Apolipoprotein E (ApoE) is a glycoprotein with a major role in brain lipoprotein metabolism. It has three isoforms encoded by distinct alleles: APOEε2, APOEε3 and APOEε4.
The presence of this genotype portends a worse prognosis following traumatic brain injury 1)
Furthermore, the incidence of severe traumatic brain injury in individuals with the apoE-4 allele greatly exceeds the rate of the allele in the general population 2). This allele is also a risk factor for Alzheimer’s disease 3) 4) 5) as well as for chronic traumatic encephalopathy.
Among patients with lobar hemorrhage, those with the apoE ε4 allele typically have their first hemorrhage >5 yrs earlier than noncarriers (73 ± 8 yrs vs./ 79 ± 7 yrs) 6).
Findings suggested that APOEε4 allele is a risk factor to brain function aggravation in the early stage of aneurysmal subarachnoid hemorrhage, and it may contribute to early brain injury after SAH 7).
Finding also suggests that the patients with APOEε4 allele predispose to cerebral vasospasm after spontaneous SAH 8).
The presence of APOE ε4, an elevated international normalized ratio, and a higher glucose level (≥ 10 mmol/L) are predictors of progressive traumatic intracerebral hemorrhage. Additionally, APOE ε4 is not associated with traumatic coagulopathy and patient outcome 9).

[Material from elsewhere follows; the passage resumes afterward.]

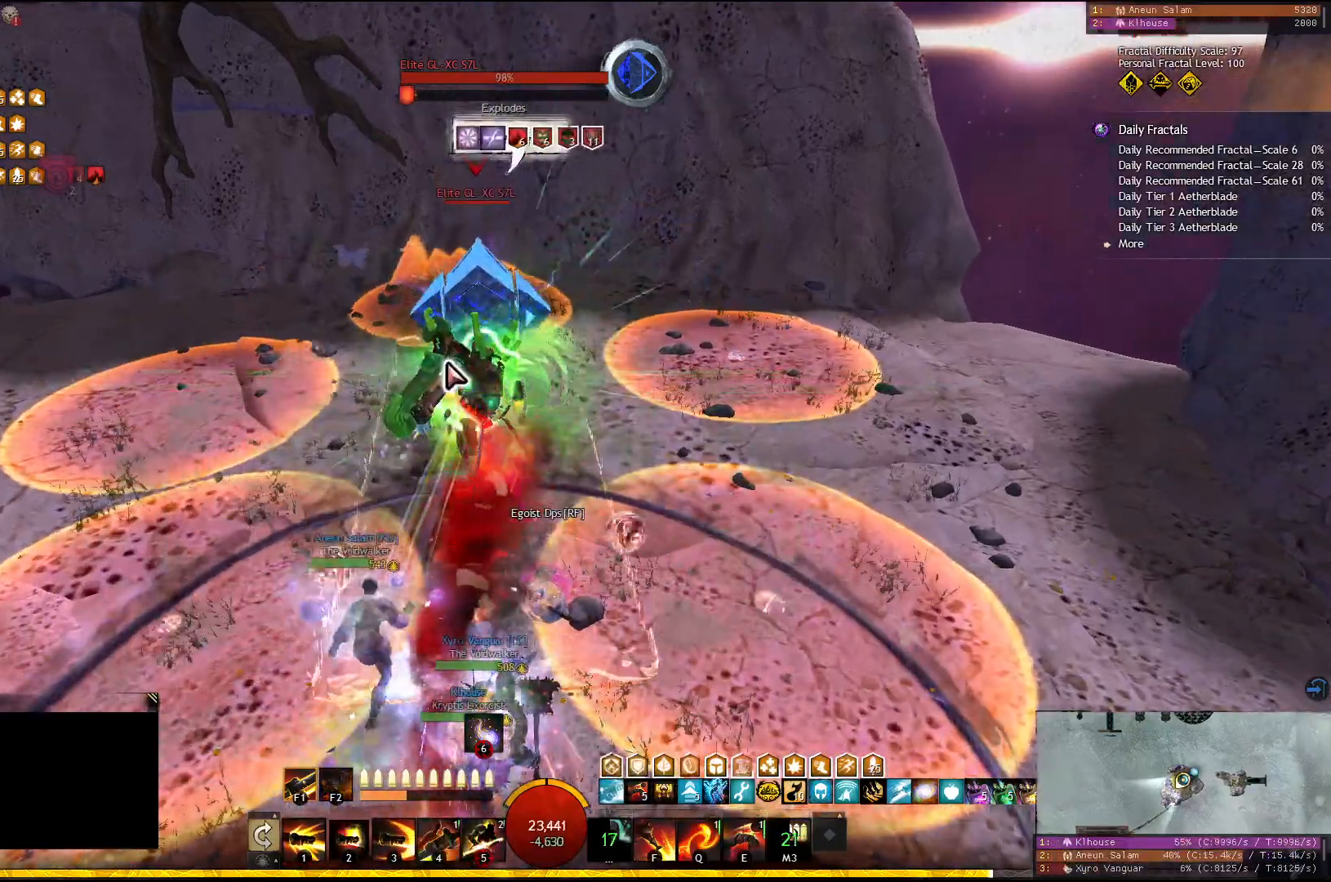
{"keys": [], "events": [[17, "2", "up"]]}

APOE ε4 and ε2 alleles appear to affect lobar ICH risk variably by race/ethnicity, associations that are confirmed in white individuals but can be shown in Hispanic individuals only when the excess burden of hypertension is propensity score-matched; further studies are needed to explore the interactions between APOE alleles and environmental exposures that vary by race/ethnicity in representative populations at risk for ICH 10).
APOEε4 may induce cerebral perfusion impairment in the early phase, contributing to early brain injury (EBI) following aneurysmal subarachnoid hemorrhage (aSAH), and assessment of APOE genotypes could serve as a useful tool in the prognostic evaluation and therapeutic management of aSAH 11).

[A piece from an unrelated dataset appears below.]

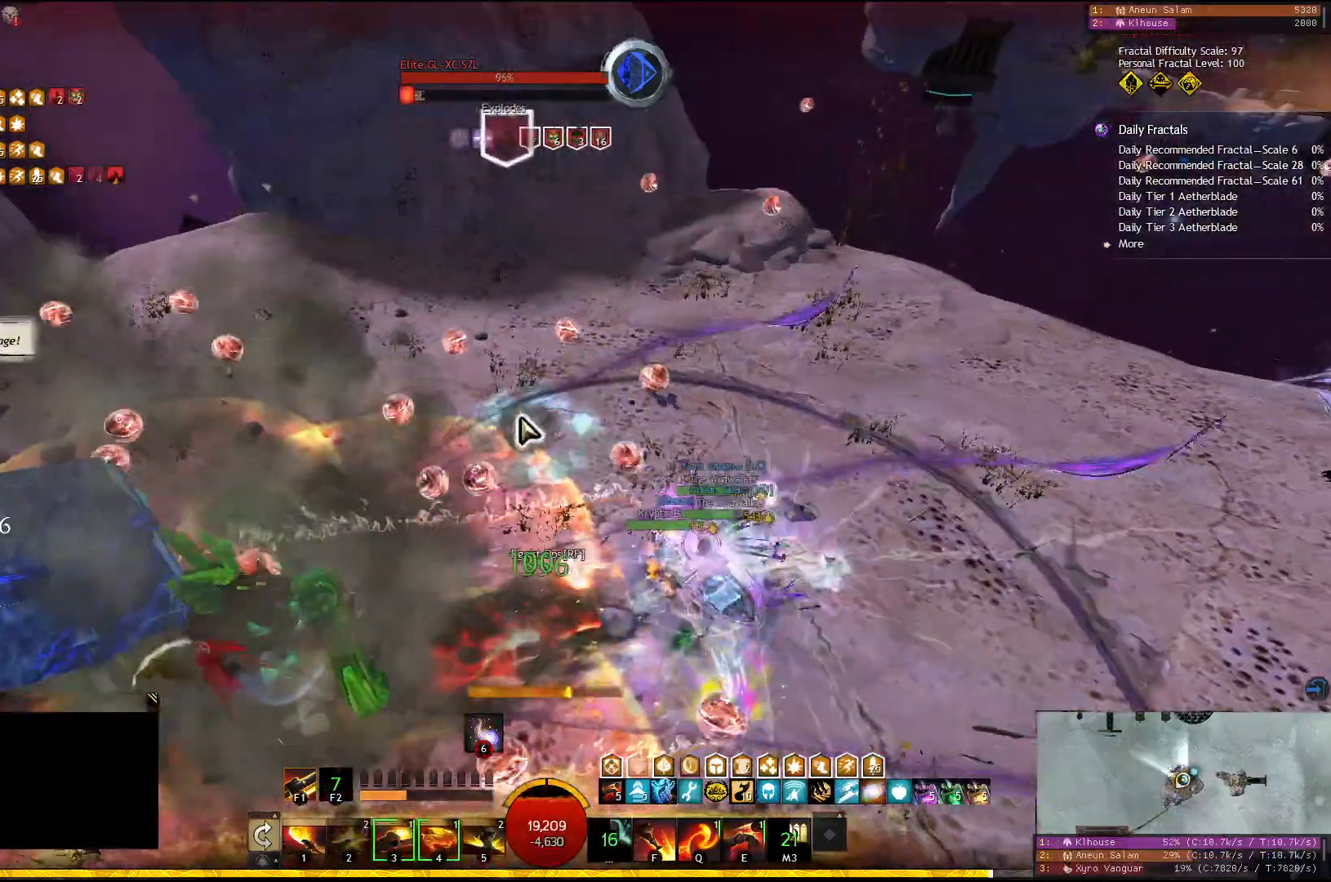
{"keys": [], "events": []}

The APOΕε4 polymorphism was analysed in 147 patients with aSAH. Allele and genotype frequencies were compared to those found in a gender- and area-matched control group of healthy individuals (n = 211). Early cerebral vasospasm (CVS) was identified and treated according to neurointensive care unit (NICU) guidelines. Neurological deficit(s) at admittance and at 1-year follow-up visit was recorded. Neurological outcome was assessed by the National Institute of Health Stroke Scale, Barthel Index and the Extended Glasgow Outcome Scale.
APOEε4 and non-APOEε4 allele frequencies were similar in aSAH patients and healthy individuals. The presence of APOEε4 was not associated with the development of early CVS. We could not find an influence of the APOE polymorphism on 1-year neurological outcome between groups. Subgroup analyses of patients treated with surgical clipping vs endovascular coiling did not reveal any associations.
The APOEε4 polymorphism has no major influence on risk of aSAH, the occurrence of CVS or long-term neurological outcome after aSAH 12).